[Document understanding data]
----
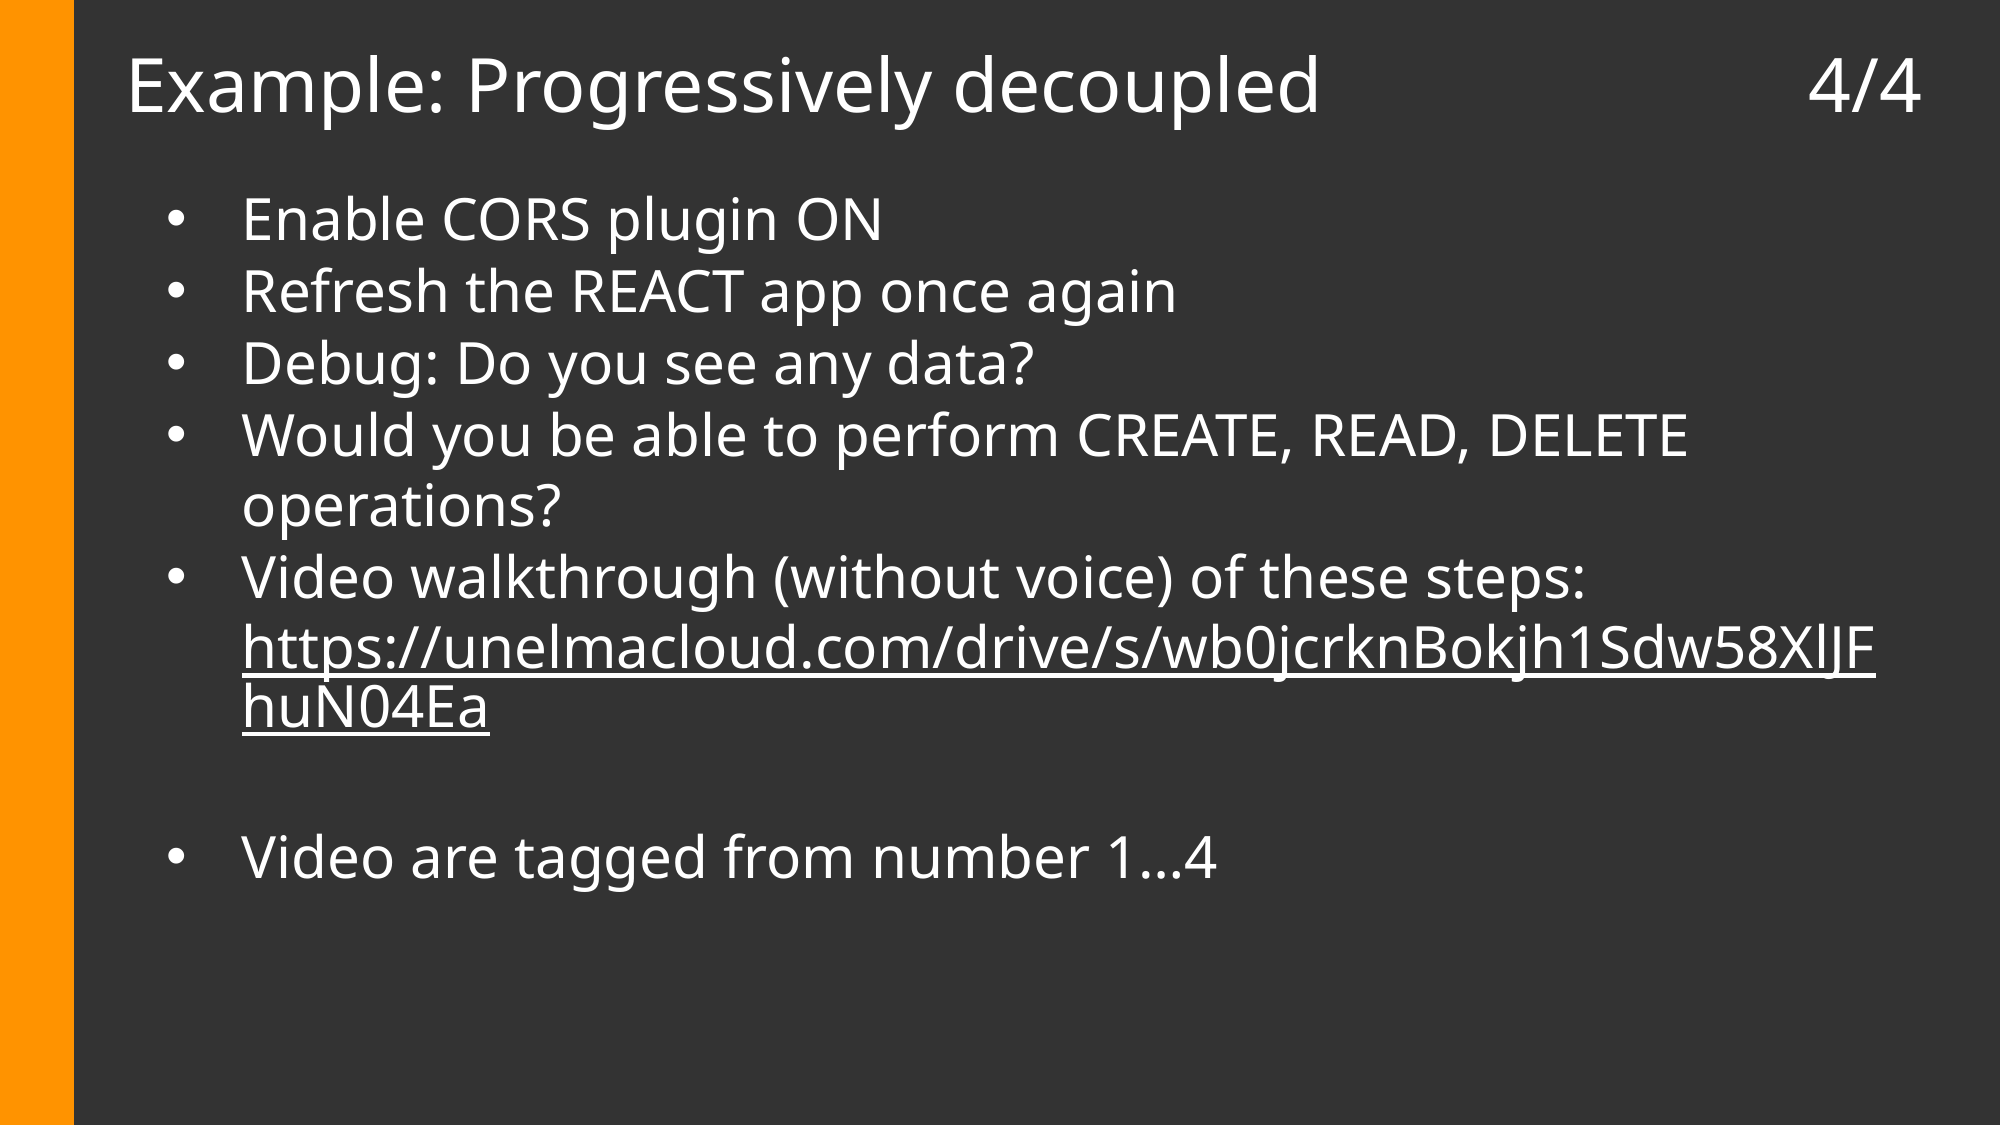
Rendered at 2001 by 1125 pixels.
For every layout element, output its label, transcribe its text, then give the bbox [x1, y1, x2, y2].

title Example: Progressively decoupled 4/4 [125, 37, 1950, 129]
text_box Enable CORS plugin ON Refresh the REACT app once again Debug: Do you see any data? Would you be able to perform CREATE, READ, DELETE operations? Video walkthrough (without voice) of these steps: https://unelmacloud.com/drive/s/wb0jcrknBokjh1Sdw58XlJFhuN04Ea Video are tagged from number 1…4 [75, 174, 1900, 840]
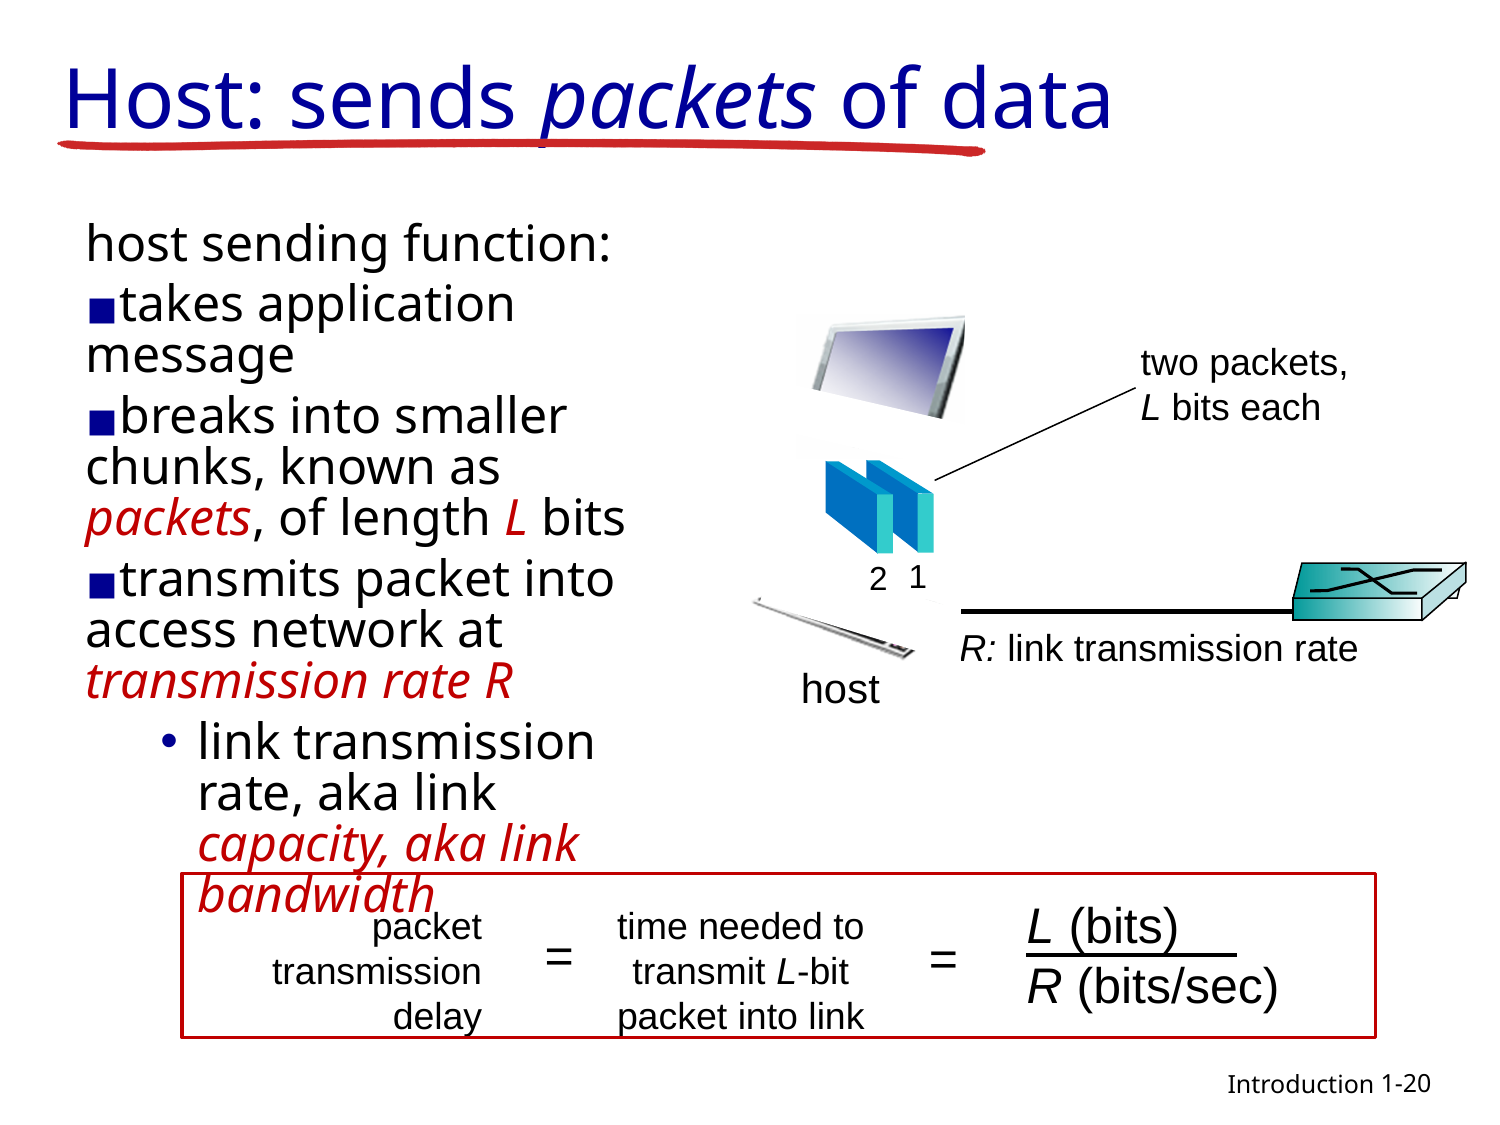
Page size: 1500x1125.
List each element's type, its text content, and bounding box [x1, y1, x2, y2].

picture [53, 134, 997, 162]
text_box host [785, 672, 896, 720]
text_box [934, 387, 1136, 481]
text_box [1292, 561, 1467, 621]
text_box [825, 485, 894, 552]
text_box [181, 873, 1376, 1038]
text_box two packets, L bits each [1125, 330, 1377, 437]
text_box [767, 314, 1006, 477]
text_box R: link transmission rate [944, 620, 1379, 678]
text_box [899, 485, 934, 552]
text_box Introduction [914, 1060, 1390, 1108]
list host sending function: takes application message breaks into smaller chunks, known as packets, of length L bits transmits packet into access network at transmission rate R link transmission rate, aka link capacity, aka link bandwidth [70, 212, 690, 775]
title Host: sends packets of data [47, 32, 1413, 158]
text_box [747, 553, 961, 664]
text_box 1-‹#› [1390, 1060, 1477, 1106]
----
> EXERCISE INSTRUCTIONS
An exact repeat of all the data is required, pictures excluded.

> FINISHED EXERCISE
Rendered at 2001 by 1125 pixels.
For every layout element, output its label, transcribe its text, then give the bbox [x1, y1, x2, y2].

title Example: Progressively decoupled 4/4 [125, 37, 1950, 129]
text_box Enable CORS plugin ON Refresh the REACT app once again Debug: Do you see any data? Would you be able to perform CREATE, READ, DELETE operations? Video walkthrough (without voice) of these steps: https://unelmacloud.com/drive/s/wb0jcrknBokjh1Sdw58XlJFhuN04Ea Video are tagged from number 1…4 [75, 174, 1900, 840]
Page size: 1500x1125.
List each element's type, its text content, and bounding box [x1, y1, x2, y2].

picture [53, 134, 997, 162]
text_box host [785, 672, 896, 720]
text_box [934, 387, 1136, 481]
text_box [1292, 561, 1467, 621]
text_box [825, 485, 894, 552]
text_box [181, 873, 1376, 1038]
text_box two packets, L bits each [1125, 330, 1377, 437]
text_box [767, 314, 1006, 477]
text_box R: link transmission rate [944, 620, 1379, 678]
text_box [899, 485, 934, 552]
text_box Introduction [914, 1060, 1390, 1108]
list host sending function: takes application message breaks into smaller chunks, known as packets, of length L bits transmits packet into access network at transmission rate R link transmission rate, aka link capacity, aka link bandwidth [70, 212, 690, 775]
title Host: sends packets of data [47, 32, 1413, 158]
text_box [747, 553, 961, 664]
text_box 1-‹#› [1390, 1060, 1477, 1106]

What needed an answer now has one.